How to define risk control in simple terms?
You may define risk control as measures taken by a business to reduce risk from potential threats. It is the part of risk management that seeks to prevent losses or accidents before they occur.
How does risk assessment and risk control work together?
Risk assessment and risk control interact throughout the risk management process. After the identification of potential threats, risk control steps in to draft and implement strategies to mitigate these risks.
Risk Control vs. Risk Management
Comparison Area | Risk Control | Risk Management
|
Primary use case | Implement strategies to avoid losses | Wider process encompassing the identification, assessment, treatment and monitoring of risks |
Coverage / concept type | More specific, focuses on the control of risks | General and broader approach |
Typical exclusions | Excludes risk identification and risk analysis | Comprises all parts of dealing with risks |
Who is most affected by errors | Organizations with high-risk scenarios | All organizations, since all experience some sort of risk |
Common mistakes | Focused only on hazard control, ignoring financial or strategic risks | Over-emphasizing one area of risk at the expense of others. |
Real Claim Examples Involving Risk Control
Scenario 1: A manufacturing firm faced a high risk of workplace injuries. As part of their risk control measures, they mandated safety training for all employees and implemented stricter operational risk controls. Despite an initial cost, the company managed to significantly reduce accidents and claims.
Scenario 2: A retail grocery chain overlooked slips-and-trips risks within their stores. They eventually faced several liability claims. The company learned its lesson and introduced a risk control program, which identified risky areas and implemented protocols to prevent future incidents.
Scenario 3: An e-commerce platform didn’t consider risk control measures for data security, leading to a large-scale data breach. Amid heavy financial losses and reputation damage, they had to engage in extensive risk control efforts to re-establish customer trust and security.
Limitations and Common Mistakes
- Risk control measures may sometimes prove burdensome and costly in the short term.
- Companies might fail to align their risk control procedures with business objectives, causing inefficiencies.

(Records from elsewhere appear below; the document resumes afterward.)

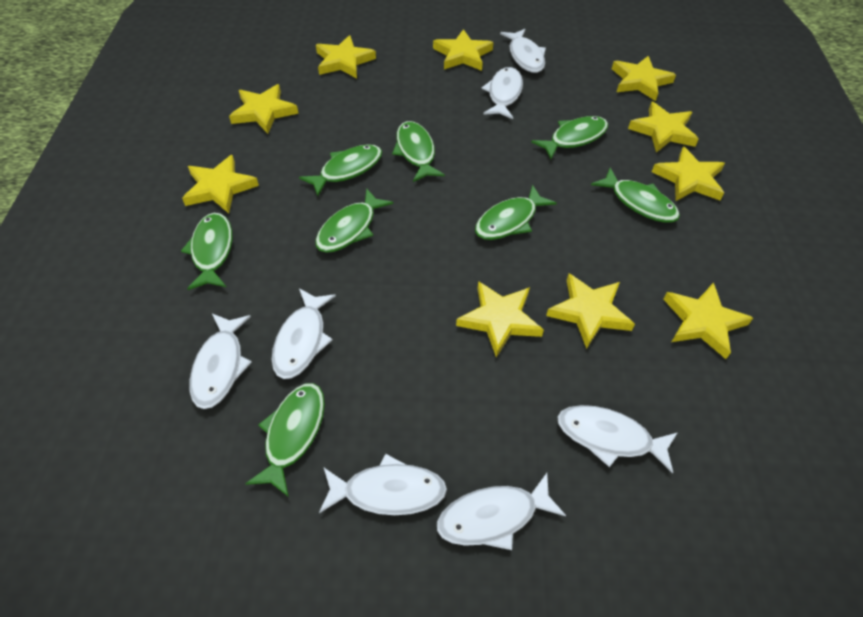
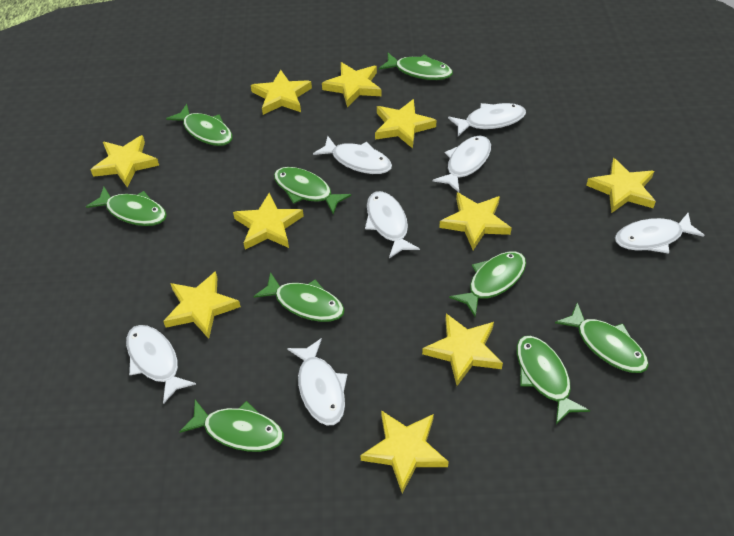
green fish: [181,213,232,290] [245,383,325,497] [299,144,382,196] [315,188,393,253] [392,121,445,182] [475,185,557,240] [531,116,608,159] [591,168,680,223] = 8 -> [86,187,167,226] [166,104,232,146] [179,400,284,452] [253,272,345,322] [274,167,351,214] [379,53,453,80] [449,252,526,317] [516,336,590,424] [555,303,649,373] = 9

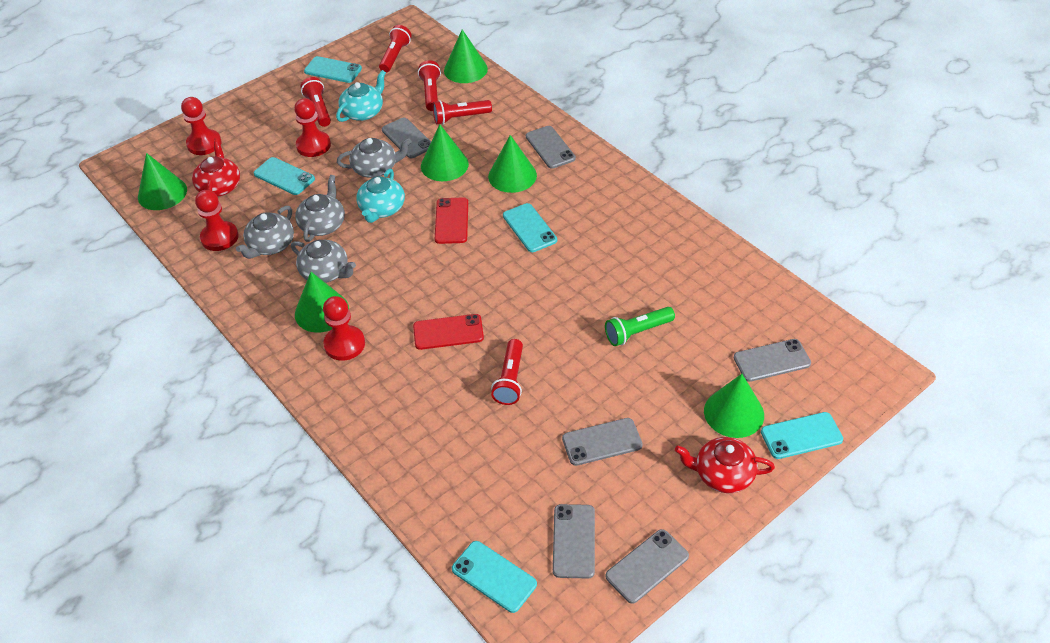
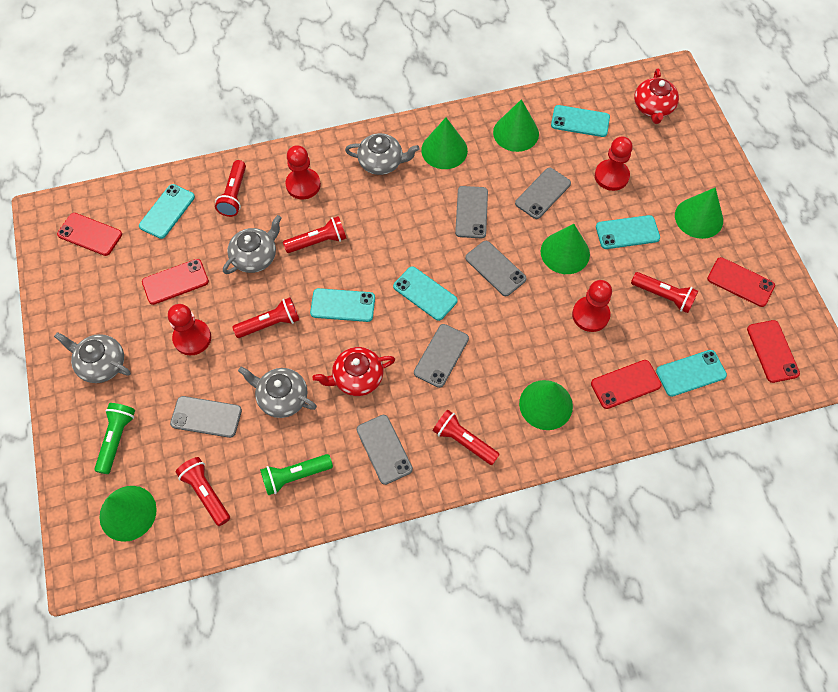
green flashlight: [605,307,675,346] = 1 -> [95,403,135,474] [260,454,333,495] = 2
red flashlight: [300,77,331,127] [379,25,412,73] [418,60,441,111] [433,100,492,125] [491,339,523,405] = 5 -> [176,457,230,526] [215,160,246,217] [232,297,299,338] [283,216,347,253] [433,410,500,465] [631,272,698,313] = 6
red phone: [413,314,484,350] [435,197,468,244] = 2 -> [57,213,122,256] [142,259,209,305] [591,360,662,409] [707,257,775,307] [747,320,800,383] = 5
turquoise phone: [254,157,315,195] [304,56,362,83] [452,541,537,613] [503,203,557,252] [761,412,843,459] = 5 -> [139,184,195,239] [310,288,375,322] [393,266,458,321] [551,105,610,137] [596,215,660,249] [656,350,727,397] = 6
turquoise teapot: [336,70,386,122] [356,169,405,223] = 2 -> none = 0

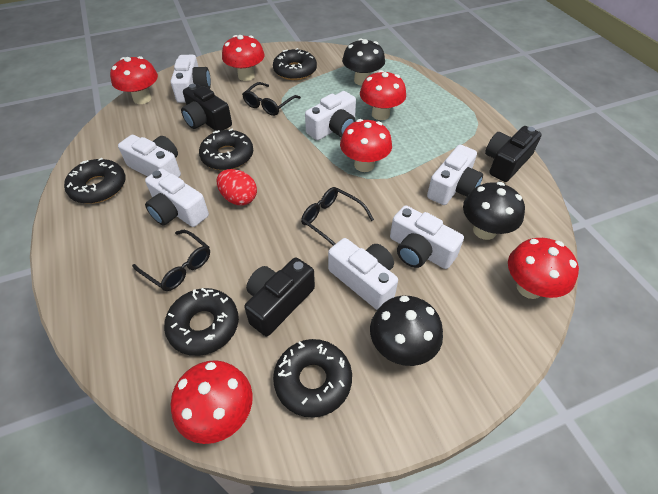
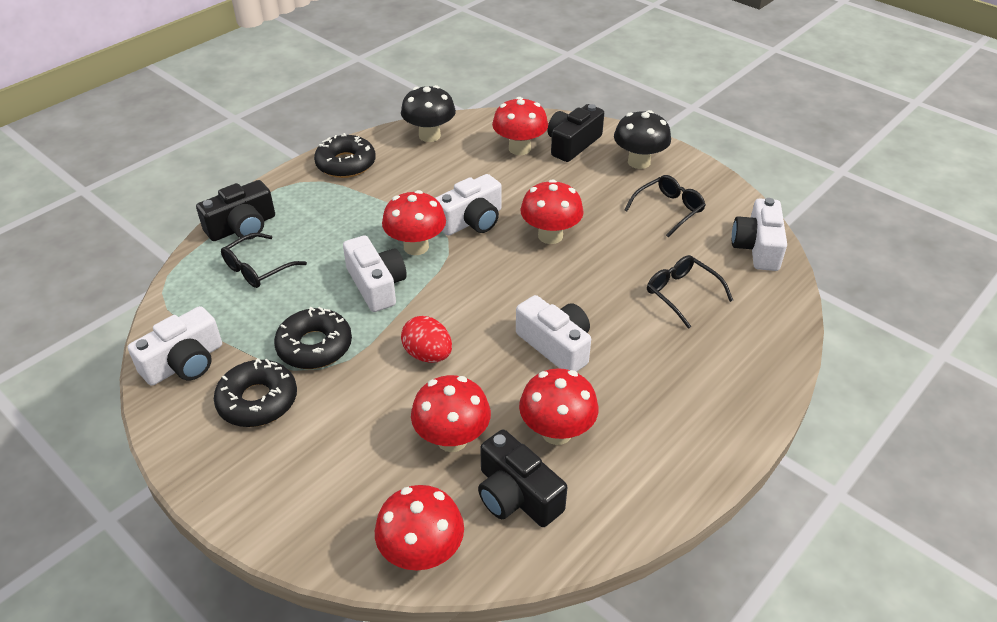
black donut: [64,157,126,204] [164,288,239,356] [199,129,253,170] [273,48,317,80] [273,339,352,418] = 5 -> [214,358,297,427] [274,307,352,369] [314,133,376,178] = 3
black mushroom: [342,38,385,86] [370,296,443,366] [463,182,525,240] = 3 -> [401,85,456,142] [614,110,671,169] = 2
white camera: [118,135,181,177] [145,168,209,227] [171,55,211,103] [305,91,356,140] [328,238,398,310] [390,205,464,269] [427,145,483,205] = 7 -> [128,306,222,386] [343,235,407,312] [435,174,502,236] [516,295,591,372] [732,198,787,271] = 5

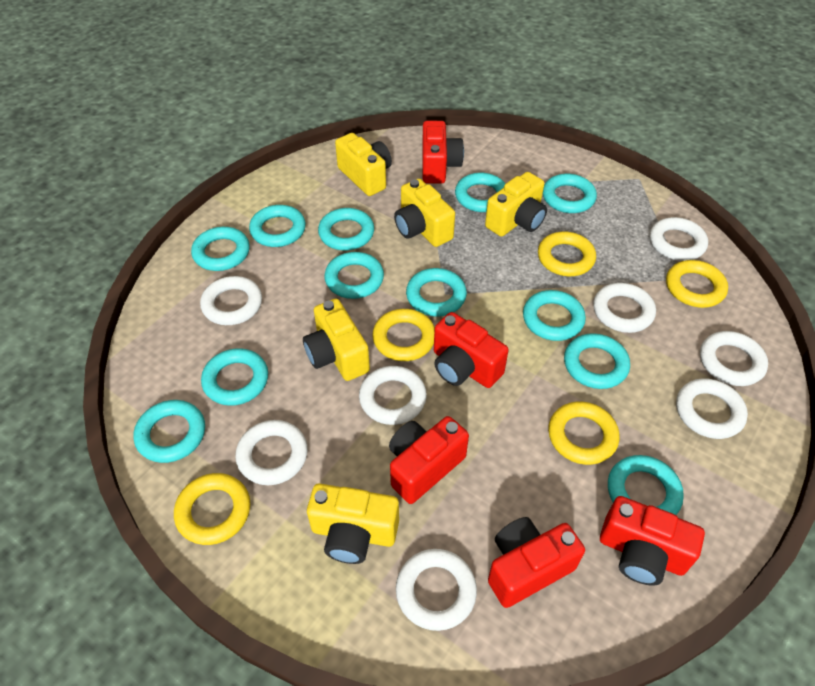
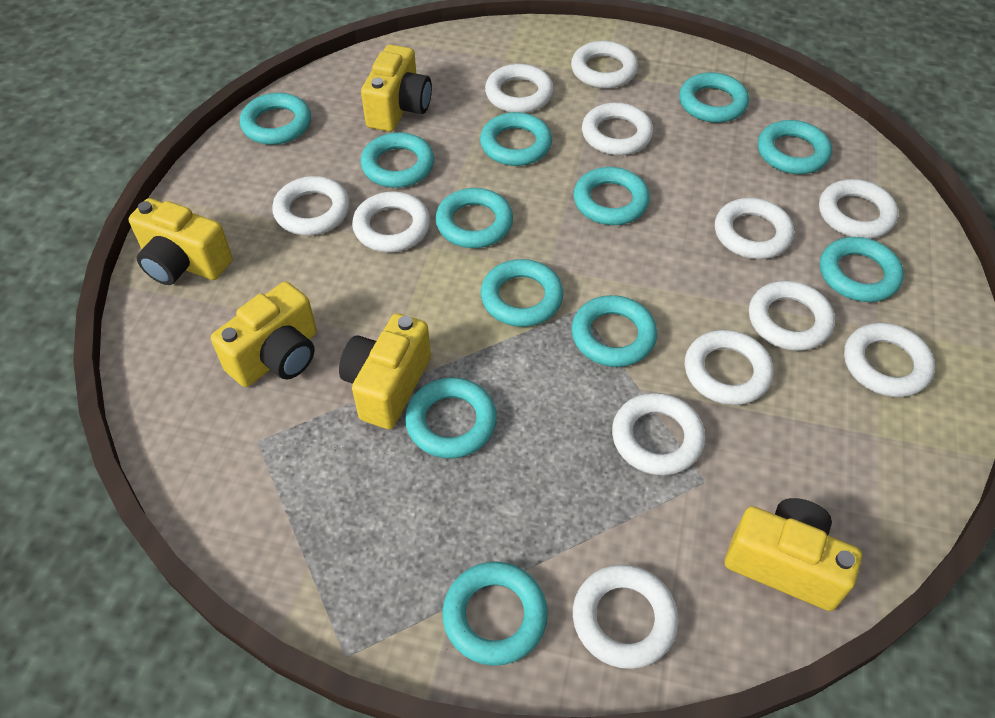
red camera: [389,416,469,504] [422,121,464,184] [434,312,509,388] [488,517,585,608] [600,496,705,586] = 5 -> none = 0
white ring: [200,276,262,325] [235,420,308,485] [359,366,427,425] [396,549,477,631] [593,283,656,333] [650,217,708,261] [676,378,748,439] [700,331,768,386] = 8 -> [272,176,350,236] [352,192,430,252] [485,64,554,113] [571,41,638,89] [573,564,679,669] [582,102,653,155] [612,393,705,476] [685,330,774,405] [715,198,794,259] [749,281,835,351] [819,179,899,239] [844,323,935,397] = 12
yellow ring: [174,473,250,545] [373,309,435,361] [538,232,596,276] [548,401,619,465] [666,260,728,308] = 5 -> none = 0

- A lapse in regular risk control audits and assessments can lead to outdated control strategies.
- Limited understanding or underestimating the effectiveness of risk management can hinder appropriate control measures.
How to Explain Risk Control to Clients
Personal Lines client: “Think of risk control like taking steps to prevent accidents at home. Like installing security systems or fire alarms.”
Small Business owner: “It’s about identifying what could go wrong in your business, then putting in place measures to prevent those things from happening. It’s proactive protection.”
CFO or Risk Manager: “Risk control forms an integral part of your organization’s risk management. It assesses the identified risks and then decides whether to mitigate, eliminate or accept these risks.”